Madrid opina es un programa
emitido por Telemadrid. Es un programa para debatir. Lo
presenta Saenz de Buruaga, cada martes por la noche,
y a él concurren periodistas y políticos que forman parte
destacada de esas dos Españas que se llevan a matar y que
aprovechan cualquier motivo para demostrar que se odian sin
tapujos.
Esa aversión que se tienen, y la defensa a ultranza que
hacen de sus ideas y de sus empresas de la comunicación, son
el mejor atractivo para permanecer frente al televisor.
Mucho más que lo que dicen. Aunque lo que dicen algunos
pueda causar cierta jindama.
Es el caso de Ignacio Villa, columnista de
Libertad Digital y director de informativos de La
Cope. El tal Villa habla como si España echara de menos
el dominio del nacionalcatolicismo. Lo cual no es extraño,
si nos atenemos a lo que meses atrás, dijera Josep María
Soler, Abad de Montserrat: “Es fácil percibir que un
sector de la jerarquía católica tiene nostalgia del
nacionalcatolicismo, sobre todo en ciertos círculos de la
Conferencia Episcopal”.
Ignacio Villa, tras leer Eduardo Sotillo, otro de los
contertulios, una respuesta de Jiménez Losantos a una
pregunta sobre si veía necesario volver a crear una milicia
ciudadana organizada para coadyuvar a la seguridad,
respondiendo que está de acuerdo en darle vida al somatén,
contestó que suscribía las palabras de su compañero en La
Cope.
Ignacio Villa, por lo que le oí, parece ser que vería con
agrado, dado que el gobierno de Rodríguez Zapatero,
según él, ha perdido los papeles, una especie de tiranía.
Más o menos el clásico dictador aupado al poder para que
imponga orden a cualquier precio y luego, conseguido ello,
retirarse para continuar con la democracia. Esa idea de los
griegos en la cual imperaba el poder pero no los abusos.
Todo lo contrario a lo que los españoles, por azares
negativos y otras causas ya manoseadas, vivimos durante casi
cuarenta años.
María Antonia Iglesias, tan conocida por su entrega a
la causa socialista, vomitaba fuego contra Villa; parecía
una tigresa enjaulada aunque dispuesta a destrozar la
yugular de quien ella tildaba de facha. Mientras Saenz de
Buruaga, tan comedido él, trataba por todos los medios de
moderar más que el debate una trifulca de patio de vecinos.

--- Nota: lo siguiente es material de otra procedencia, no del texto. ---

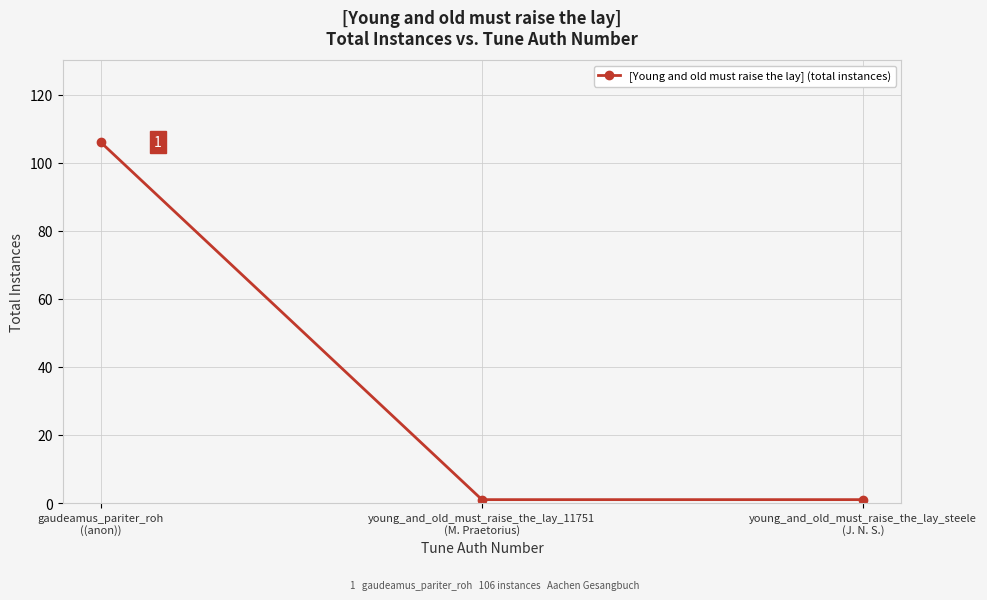

Count the values in the range 1 to 106.

3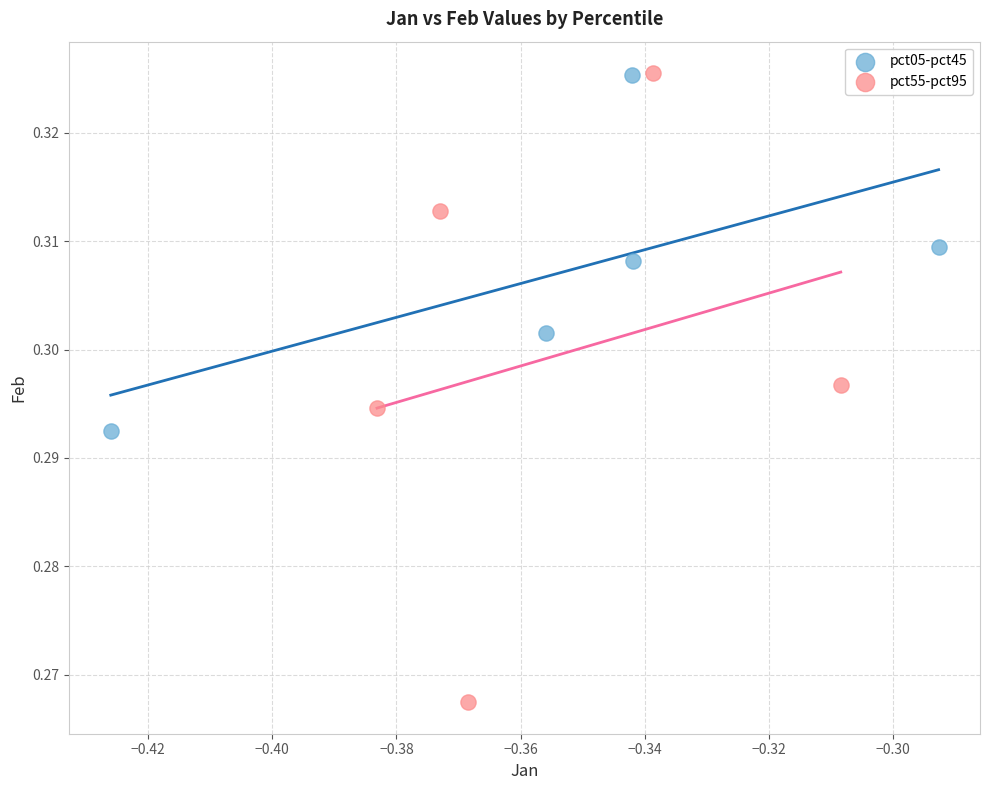

Which series reaches the minimum Y coordinate?

pct55-pct95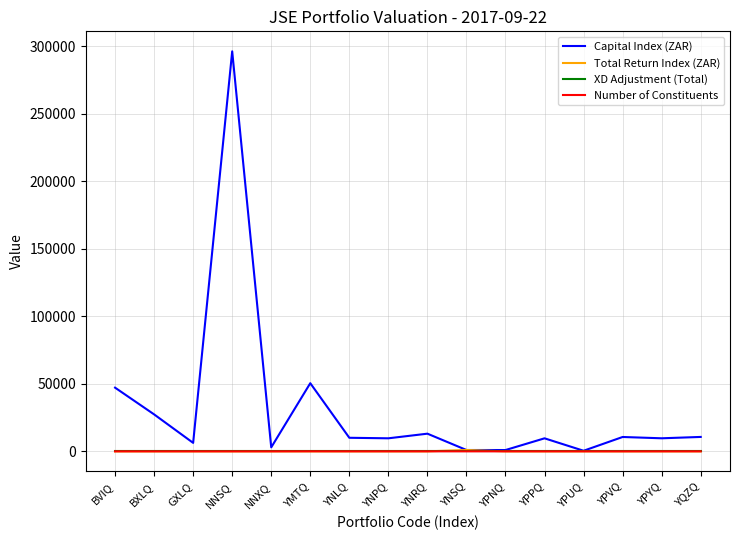

What is the maximum value shown in the chart?

296412.4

Eduardo Sotillo, con el cuajo que dan los años,
gustaba, al menos a mí, porque llevaba la conversación por
los cauces de la razón, de la reflexión, y desde luego
dejaba claro que la defensa de sus ideas no están reñidas
con el saber estar ante las cámaras.
Casimiro García Abadillo, vicedirector de El Mundo,
que anduvo gran parte del programa conciliador y didáctico,
perdió los papeles en cuanto María Antonia puso a Pedro
J. Ramírez de vuelta y media. En ese momento, Casimiro
entró a matar y le colocó una estocada a la señora Iglesias
en lo alto del hoyo de las agujas. Se limitó a recordarle su
actuación cuando lo del GAL.
Juan Manuel Prada, escritor y columnista de ABC,
escribe mejor que habla. Las cámaras, además, no lo quieren
mucho. Y él tampoco se acaba de definir. No se salvó de la
ira de María Antonia que le llamó jesuita. Carmen
Gurruchaga, periodista, escritora y presentadora de
programas en televisión, también se exaltaba a cada paso con
las maneras de la periodista de El País y parecía sentirse
muy a gusto con las ideas de Villa. Jesús Maraña,
director de la revista Tiempo, hizo uso de la moderación. Y
Torre, otro escritor, estuvo como siempre: defensor de
la izquierda.
Las dos Españas se tiran al degüello. Lo cual es una verdad
indiscutible. Ojalá que tanta agresividad encuentre su
desfogue en las tribunas. Y sólo en ellas.